*** MATERIAL FOR THIS EXERCISE Section Begins ***

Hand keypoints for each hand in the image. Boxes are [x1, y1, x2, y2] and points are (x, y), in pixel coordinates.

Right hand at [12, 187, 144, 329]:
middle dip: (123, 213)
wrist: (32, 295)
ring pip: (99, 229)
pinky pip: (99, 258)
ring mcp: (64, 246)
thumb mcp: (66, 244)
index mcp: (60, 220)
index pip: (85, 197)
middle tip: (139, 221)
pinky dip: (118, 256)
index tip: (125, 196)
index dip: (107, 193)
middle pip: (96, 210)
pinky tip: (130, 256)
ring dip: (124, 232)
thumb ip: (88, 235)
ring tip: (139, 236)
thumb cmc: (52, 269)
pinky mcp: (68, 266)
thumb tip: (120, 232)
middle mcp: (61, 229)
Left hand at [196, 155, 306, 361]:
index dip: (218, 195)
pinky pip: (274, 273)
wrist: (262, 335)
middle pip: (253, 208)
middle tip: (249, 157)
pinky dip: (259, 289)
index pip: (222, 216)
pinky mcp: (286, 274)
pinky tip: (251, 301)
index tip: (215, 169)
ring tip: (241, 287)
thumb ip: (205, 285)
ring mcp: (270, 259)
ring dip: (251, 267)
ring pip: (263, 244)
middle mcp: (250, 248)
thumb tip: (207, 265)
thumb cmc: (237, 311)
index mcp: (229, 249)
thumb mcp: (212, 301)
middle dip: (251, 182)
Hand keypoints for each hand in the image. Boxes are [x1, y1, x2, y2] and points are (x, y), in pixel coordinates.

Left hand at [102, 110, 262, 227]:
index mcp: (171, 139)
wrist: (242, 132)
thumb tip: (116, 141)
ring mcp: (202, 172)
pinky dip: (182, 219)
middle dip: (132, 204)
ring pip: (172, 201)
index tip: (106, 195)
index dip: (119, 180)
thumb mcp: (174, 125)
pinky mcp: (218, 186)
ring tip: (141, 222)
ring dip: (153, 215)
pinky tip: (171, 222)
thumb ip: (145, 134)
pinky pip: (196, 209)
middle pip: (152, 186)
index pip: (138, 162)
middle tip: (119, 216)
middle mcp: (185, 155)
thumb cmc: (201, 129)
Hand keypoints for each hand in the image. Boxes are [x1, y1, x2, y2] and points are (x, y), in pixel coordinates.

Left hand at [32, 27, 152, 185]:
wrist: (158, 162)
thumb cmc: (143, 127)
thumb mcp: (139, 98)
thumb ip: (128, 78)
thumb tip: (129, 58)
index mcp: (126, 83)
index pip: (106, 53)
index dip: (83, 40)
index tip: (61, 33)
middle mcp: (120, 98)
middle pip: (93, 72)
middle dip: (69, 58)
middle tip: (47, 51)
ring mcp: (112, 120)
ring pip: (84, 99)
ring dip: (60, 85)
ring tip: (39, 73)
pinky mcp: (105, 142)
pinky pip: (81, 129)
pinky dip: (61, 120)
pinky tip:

*** MATERIAL FOR THIS EXERCISE Section Ends ***

→ **GOAL OF THE EXERCISE**: Using the material above, reproduce exactly the line that contains "ring tip: (141, 222)" and all lines after it through the last one, and only those.

→ **RESPONSE TO THIS EXERCISE**:
ring tip: (141, 222)
ring dip: (153, 215)
pinky tip: (171, 222)
thumb ip: (145, 134)
pinky pip: (196, 209)
middle pip: (152, 186)
index pip: (138, 162)
middle tip: (119, 216)
middle mcp: (185, 155)
thumb cmc: (201, 129)
Hand keypoints for each hand in the image. Boxes are [x1, y1, x2, y2] and points are (x, y), in pixel coordinates.

Left hand at [32, 27, 152, 185]:
wrist: (158, 162)
thumb cmc: (143, 127)
thumb mcp: (139, 98)
thumb ip: (128, 78)
thumb tip: (129, 58)
index mcp: (126, 83)
index pip: (106, 53)
index dip: (83, 40)
index tip: (61, 33)
middle mcp: (120, 98)
middle pip: (93, 72)
middle dip: (69, 58)
middle tip: (47, 51)
ring mcp: (112, 120)
ring pip: (84, 99)
ring dip: (60, 85)
ring tip: (39, 73)
pinky mcp: (105, 142)
pinky pip: (81, 129)
pinky dip: (61, 120)
pinky tip:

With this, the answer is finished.